Editors from | Editors with 100+ edits (lower bound) |
% of total reported |
Editors with 5–99 edits (lower bound) |
% of total reported |
---|---|---|---|---|
Spain | 211 | 35.9% | 3,881 | 35.4% |
Argentina | 101 | 17.2% | 1,421 | 12.0% |
Mexico | 71 | 12.1% | 1,471 | 13.4% |
Chile | 51 | 8.7% | 831 | 7.6% |
Colombia | 41 | 7.0% | 851 | 7.8% |
Peru | 31 | 5.3% | 631 | 5.8% |
Ecuador | 11 | 1.9% | 231 | 2.1% |
Nicaragua | 11 | 1.9% | 81* | 0.7% |
United States | 11 | 1.9% | 251 | 2.3% |
Uruguay | 11 | 1.9% | 211 | 1.3% |
unknown | 11 | 1.9% | 11* | 0.1% |
Bolivia | 1* | 0.2% | 101 | 0.9% |
Dominican Republic | 1* | 0.2% | 101 | 0.9% |
Total (in table) | 96.0% | 91.8% |
US and UK editors editing on non-English Wikipedias
Table 3 shows how very active editors from the US and the UK edit the non-English Wikipedias. Altogether very active editors from the US edit in 44 different Wikipedia versions. Those from the UK edit in 29 versions. Among those versions with 11–20 very active editors from the US are an interesting mix of the Chinese, Spanish, Farsi (Persian), Japanese, and Russian Wikipedias. The similar data from UK editors only includes the French Wikipedia.

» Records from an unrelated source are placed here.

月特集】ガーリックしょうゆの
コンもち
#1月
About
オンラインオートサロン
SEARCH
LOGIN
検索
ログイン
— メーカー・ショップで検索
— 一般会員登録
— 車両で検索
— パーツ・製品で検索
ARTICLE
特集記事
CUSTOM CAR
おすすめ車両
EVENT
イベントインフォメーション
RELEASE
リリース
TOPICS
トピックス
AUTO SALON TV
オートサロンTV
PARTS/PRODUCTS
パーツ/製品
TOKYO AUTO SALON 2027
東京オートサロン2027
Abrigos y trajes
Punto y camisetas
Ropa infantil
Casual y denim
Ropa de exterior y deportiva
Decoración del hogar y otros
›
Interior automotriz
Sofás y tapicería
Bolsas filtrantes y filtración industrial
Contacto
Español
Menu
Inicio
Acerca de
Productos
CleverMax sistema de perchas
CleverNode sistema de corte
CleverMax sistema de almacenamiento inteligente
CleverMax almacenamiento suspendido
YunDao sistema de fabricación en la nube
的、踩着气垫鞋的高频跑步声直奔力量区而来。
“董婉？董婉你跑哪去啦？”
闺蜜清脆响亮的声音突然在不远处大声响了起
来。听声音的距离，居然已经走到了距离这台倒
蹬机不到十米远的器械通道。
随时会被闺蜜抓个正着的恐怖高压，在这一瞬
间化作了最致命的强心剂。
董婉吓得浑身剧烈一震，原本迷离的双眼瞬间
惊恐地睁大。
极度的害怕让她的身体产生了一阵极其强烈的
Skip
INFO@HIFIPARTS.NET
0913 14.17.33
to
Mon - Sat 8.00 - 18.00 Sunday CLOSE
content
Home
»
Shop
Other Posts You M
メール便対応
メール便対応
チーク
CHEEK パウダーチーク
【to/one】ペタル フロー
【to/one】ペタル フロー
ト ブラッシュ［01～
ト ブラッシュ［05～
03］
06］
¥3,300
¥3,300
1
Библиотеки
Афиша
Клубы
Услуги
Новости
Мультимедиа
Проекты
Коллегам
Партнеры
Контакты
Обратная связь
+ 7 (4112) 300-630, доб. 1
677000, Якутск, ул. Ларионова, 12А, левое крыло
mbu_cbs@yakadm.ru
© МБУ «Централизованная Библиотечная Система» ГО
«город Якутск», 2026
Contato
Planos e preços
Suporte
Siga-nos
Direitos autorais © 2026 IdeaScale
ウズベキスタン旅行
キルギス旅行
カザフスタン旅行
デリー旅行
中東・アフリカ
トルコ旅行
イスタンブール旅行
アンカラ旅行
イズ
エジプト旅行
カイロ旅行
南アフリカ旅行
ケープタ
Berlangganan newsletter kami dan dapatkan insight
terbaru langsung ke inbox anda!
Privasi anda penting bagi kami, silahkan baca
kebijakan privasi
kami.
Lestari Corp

Version edited | From | Editors with 100+ edits (lower bound) |
---|---|---|
enwiki | United States | 1881 |
zhwiki | United States | 51 |
eswiki | United States | 11 |
fawiki | United States | 11 |
jawiki | United States | 11 |
ruwiki | United States | 11 |
simplewiki | United States | 11 |
37 others | United States | 37 |
enwiki | United Kingdom | 731 |
frwiki | United Kingdom | 11 |
27 others | United Kingdom | 27 |
So what else can you do with this dataset?

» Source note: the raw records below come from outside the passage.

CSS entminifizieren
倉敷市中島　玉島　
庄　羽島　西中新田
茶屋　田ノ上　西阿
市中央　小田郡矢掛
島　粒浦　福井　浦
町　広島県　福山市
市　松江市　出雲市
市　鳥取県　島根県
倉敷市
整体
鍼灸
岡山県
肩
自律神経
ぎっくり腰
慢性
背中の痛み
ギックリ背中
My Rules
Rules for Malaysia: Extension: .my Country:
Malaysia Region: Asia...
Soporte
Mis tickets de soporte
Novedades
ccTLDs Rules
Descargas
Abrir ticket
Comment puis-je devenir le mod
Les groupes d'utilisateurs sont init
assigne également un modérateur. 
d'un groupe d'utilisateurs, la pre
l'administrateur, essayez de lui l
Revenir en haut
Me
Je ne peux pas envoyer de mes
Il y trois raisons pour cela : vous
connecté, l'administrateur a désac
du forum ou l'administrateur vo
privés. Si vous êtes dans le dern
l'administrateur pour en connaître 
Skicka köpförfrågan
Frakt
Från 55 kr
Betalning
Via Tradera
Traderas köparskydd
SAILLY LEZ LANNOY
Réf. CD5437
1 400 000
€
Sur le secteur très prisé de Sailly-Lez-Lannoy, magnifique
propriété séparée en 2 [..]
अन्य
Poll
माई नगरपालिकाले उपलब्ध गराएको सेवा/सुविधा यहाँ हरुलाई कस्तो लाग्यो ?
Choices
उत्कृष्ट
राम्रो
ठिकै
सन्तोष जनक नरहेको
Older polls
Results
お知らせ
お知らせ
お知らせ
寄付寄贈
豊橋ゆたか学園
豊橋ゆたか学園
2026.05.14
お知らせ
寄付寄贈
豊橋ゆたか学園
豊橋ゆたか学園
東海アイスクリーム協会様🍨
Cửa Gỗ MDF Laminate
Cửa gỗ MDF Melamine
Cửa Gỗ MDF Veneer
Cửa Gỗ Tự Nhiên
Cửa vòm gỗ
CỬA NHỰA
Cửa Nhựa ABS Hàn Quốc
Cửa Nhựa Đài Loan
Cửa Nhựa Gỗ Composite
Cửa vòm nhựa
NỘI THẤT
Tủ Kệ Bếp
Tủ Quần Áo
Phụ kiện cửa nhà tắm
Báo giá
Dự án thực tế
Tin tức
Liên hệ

Time is the main variable of interest that was left out of the above examinations. Right now we could see how edit contributions from different countries change over the nine months from January through September 2019. As time goes by, more months of data will be released, and the effect of time will likely be of greater interest. For example, let's say that there was a new program introduced intended to increase the number of editors from country Y. The full effects of the program might not be seen after 9 months, but after 2 or 3 years hopefully any effects could be seen in the data.
Another area of interest might involve combining this dataset with other datasets. For example, say a program is undertaken to increase the quality – rather than the quantity – of articles about country Z. Using this data in conjunction with data on readership might give a more complete understanding of the effects of the program.